This is the full implementation for our FROST.
WARNING: This is an academic proof-of-concept prototype and has not received careful code review. This implementation is NOT ready for production use.
You can run the script file auto_setup.sh (user needs root permission) to automatically install the required libraries.
./auto_setup.sh
- Download Enron email dataset at: https://www.cs.cmu.edu/~enron/, then extract to obtain the folder maildir.
- Download Wiki dataset at Wikipedia database backup dump: https://dumps.wikimedia.org/enwiki/latest/enwiki-latest-pages-articles.xml.bz2, then use WikiExtractor to extract articles in JSON format:
python3 -m wikiextractor.WikiExtractor enwiki-latest-pages-articles.xml.bz2 --json -o extracted
Finally, execute the python script in scripts/extract_random.py to randomly sample 500K documents, excluding the empty ones without any keywords.

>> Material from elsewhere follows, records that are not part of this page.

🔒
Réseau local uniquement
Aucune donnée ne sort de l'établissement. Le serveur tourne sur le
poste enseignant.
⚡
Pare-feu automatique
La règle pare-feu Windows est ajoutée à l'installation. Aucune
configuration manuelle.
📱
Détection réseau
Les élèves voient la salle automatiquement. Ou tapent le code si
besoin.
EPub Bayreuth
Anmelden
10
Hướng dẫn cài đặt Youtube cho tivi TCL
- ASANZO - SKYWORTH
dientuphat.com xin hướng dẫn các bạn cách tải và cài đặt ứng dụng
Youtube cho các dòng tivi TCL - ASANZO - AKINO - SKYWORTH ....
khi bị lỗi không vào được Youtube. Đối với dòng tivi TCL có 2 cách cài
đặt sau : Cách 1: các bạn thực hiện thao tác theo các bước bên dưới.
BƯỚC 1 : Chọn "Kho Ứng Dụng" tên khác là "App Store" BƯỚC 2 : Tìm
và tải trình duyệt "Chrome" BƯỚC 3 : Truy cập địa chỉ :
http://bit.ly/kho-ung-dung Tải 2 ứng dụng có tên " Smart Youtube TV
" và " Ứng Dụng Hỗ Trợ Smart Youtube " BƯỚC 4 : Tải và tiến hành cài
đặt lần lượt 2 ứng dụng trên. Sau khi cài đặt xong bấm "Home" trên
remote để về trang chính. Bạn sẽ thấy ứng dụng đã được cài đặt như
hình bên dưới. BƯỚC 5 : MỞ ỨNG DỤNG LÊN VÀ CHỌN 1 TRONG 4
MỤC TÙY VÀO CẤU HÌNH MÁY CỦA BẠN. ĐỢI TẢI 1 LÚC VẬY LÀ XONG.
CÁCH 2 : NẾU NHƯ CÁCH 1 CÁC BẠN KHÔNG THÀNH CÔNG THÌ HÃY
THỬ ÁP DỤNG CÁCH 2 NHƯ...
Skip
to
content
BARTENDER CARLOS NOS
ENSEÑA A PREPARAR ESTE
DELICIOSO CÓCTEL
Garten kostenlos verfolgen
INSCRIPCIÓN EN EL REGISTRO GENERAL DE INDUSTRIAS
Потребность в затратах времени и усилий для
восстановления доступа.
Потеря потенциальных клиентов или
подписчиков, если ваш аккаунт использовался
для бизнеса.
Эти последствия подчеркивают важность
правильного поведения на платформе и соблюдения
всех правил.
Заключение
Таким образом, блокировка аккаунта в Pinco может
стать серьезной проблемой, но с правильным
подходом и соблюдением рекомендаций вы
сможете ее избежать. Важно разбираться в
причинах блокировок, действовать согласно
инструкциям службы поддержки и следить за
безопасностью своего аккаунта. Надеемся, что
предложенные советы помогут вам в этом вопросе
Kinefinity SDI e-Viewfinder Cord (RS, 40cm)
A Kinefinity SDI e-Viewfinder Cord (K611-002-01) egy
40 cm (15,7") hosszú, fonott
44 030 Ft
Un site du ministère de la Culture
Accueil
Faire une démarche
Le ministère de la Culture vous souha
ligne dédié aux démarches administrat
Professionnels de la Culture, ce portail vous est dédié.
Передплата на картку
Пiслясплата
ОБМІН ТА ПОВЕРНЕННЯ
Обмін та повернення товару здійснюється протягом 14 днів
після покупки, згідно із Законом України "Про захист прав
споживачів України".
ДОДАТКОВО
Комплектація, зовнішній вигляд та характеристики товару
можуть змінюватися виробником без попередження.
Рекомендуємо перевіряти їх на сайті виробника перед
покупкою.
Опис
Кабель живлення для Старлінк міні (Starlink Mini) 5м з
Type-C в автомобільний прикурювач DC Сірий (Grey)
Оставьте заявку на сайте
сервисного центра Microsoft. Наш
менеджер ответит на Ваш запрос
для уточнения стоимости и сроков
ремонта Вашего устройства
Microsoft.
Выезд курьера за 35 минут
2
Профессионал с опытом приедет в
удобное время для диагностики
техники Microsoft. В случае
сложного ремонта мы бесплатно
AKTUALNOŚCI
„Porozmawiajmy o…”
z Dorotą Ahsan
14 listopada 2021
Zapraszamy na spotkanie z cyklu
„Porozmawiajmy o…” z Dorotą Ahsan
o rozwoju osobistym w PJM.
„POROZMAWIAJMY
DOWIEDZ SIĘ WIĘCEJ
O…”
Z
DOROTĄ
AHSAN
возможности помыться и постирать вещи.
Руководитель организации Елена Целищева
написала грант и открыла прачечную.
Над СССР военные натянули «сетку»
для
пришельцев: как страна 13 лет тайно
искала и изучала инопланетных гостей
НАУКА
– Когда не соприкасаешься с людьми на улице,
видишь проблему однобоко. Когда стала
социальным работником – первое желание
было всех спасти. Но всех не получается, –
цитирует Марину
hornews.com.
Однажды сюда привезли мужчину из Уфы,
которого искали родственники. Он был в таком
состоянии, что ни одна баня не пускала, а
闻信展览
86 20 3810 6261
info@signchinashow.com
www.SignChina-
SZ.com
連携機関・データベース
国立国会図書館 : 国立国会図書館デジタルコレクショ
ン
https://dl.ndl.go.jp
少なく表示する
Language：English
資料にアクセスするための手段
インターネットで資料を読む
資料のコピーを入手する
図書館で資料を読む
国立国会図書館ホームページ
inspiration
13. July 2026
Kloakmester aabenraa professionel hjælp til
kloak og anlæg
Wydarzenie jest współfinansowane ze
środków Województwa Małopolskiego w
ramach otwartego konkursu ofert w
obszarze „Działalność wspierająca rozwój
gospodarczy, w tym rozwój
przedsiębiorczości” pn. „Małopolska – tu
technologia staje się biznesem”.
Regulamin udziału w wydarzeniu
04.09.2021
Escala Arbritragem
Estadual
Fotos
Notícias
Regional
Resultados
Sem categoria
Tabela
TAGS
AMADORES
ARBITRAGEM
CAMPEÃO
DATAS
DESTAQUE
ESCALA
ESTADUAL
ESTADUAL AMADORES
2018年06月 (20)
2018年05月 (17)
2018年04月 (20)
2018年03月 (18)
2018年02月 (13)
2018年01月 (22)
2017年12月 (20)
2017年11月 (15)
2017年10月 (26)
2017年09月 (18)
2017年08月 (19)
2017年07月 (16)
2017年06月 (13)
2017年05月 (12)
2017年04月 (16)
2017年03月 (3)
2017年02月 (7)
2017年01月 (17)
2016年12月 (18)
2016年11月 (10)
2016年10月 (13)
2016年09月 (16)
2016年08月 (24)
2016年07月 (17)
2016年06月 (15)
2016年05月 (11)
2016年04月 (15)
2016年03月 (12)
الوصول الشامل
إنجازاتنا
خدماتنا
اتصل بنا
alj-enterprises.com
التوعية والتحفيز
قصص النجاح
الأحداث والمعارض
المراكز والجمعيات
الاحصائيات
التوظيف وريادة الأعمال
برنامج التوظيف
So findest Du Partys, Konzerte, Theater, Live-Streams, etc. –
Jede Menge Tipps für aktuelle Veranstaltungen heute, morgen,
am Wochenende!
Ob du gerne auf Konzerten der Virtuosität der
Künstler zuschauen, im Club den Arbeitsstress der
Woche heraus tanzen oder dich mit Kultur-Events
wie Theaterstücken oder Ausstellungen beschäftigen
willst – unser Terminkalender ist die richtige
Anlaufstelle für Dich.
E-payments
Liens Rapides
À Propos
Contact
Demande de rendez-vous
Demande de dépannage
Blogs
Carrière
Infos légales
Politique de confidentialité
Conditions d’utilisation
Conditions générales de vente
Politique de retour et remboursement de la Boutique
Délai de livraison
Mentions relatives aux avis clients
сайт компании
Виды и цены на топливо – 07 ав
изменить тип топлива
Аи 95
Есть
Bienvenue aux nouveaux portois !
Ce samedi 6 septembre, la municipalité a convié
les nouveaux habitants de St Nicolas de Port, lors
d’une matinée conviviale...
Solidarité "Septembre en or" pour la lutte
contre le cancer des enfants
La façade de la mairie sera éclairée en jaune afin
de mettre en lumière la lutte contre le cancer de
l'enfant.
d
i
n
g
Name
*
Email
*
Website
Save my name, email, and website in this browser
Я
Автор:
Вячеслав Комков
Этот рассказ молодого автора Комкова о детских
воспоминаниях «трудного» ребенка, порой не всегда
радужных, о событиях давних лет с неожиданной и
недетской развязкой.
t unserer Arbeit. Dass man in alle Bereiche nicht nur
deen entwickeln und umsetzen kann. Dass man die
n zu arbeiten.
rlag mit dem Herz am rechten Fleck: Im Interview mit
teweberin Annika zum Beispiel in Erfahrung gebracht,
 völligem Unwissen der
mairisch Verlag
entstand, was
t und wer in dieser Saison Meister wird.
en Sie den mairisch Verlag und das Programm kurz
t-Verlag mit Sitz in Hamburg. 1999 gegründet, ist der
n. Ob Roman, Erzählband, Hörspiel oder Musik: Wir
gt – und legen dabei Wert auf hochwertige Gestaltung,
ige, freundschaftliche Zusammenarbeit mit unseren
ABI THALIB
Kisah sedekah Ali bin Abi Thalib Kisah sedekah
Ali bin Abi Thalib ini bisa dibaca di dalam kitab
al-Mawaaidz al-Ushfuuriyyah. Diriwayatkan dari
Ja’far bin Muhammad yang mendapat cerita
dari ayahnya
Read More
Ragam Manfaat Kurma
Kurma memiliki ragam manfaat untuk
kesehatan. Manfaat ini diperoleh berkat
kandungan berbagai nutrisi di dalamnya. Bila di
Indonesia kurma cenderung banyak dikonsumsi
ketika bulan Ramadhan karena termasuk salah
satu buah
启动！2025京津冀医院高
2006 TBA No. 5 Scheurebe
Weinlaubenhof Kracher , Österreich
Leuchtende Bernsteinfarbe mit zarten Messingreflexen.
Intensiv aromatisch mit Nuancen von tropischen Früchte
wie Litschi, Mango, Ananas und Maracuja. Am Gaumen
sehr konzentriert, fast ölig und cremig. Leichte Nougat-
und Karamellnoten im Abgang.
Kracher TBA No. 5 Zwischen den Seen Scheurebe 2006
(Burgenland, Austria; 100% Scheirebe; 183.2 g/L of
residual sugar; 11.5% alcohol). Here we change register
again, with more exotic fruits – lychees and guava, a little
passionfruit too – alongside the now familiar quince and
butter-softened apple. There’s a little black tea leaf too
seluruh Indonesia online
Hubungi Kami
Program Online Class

Go to the folder frost then execute:
make -j8
This is going to create an executable file named main in the folder frost.
- Go to the directory frost and launch the executable file
main:
./main [-d <path_to_dataset_directory>] [-m <Bloom_filter_size>] [-n <number_of_documents>]
For example:
./main -d ./maildir
By default, it starts the process with default parameters Bloom_filter_size = 2912 and number_of_documents = 1024.
- Wait for the initialization process to finish, then enter a keyword to perform a search (e.g., "security" without quotes). When keyword search is complete, it outputs processing latency and bandwidth overhead of keyword search for the true positive rate TPR = 0.95 w.r.t various false positive rates FPR = {0.025, 0.05, 0.1, 0.15, 0.2}.